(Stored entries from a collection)
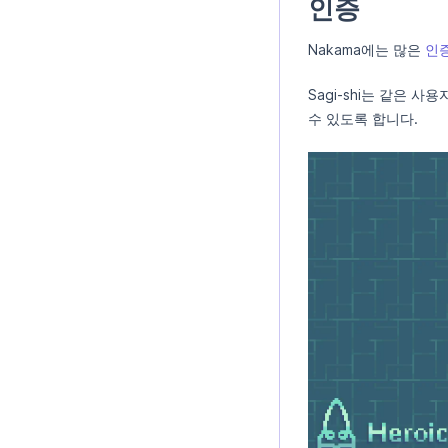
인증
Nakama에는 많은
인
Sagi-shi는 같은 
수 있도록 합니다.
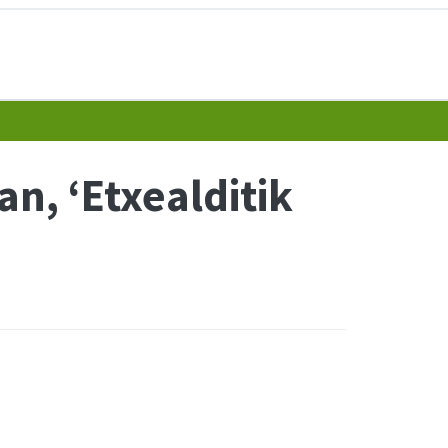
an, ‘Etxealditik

REQUIRED ACTION:
Put the text lines of the entries into a JSON list of strings, one string per line, skipping any blank lines. Leave the pictures out.

ANSWER TO THE EXERCISE:
[
  "인증",
  "Nakama에는 많은",
  "인",
  "Sagi-shi는 같은 ",
  "수 있도록 합니다.",
  "an, ‘Etxealditik"
]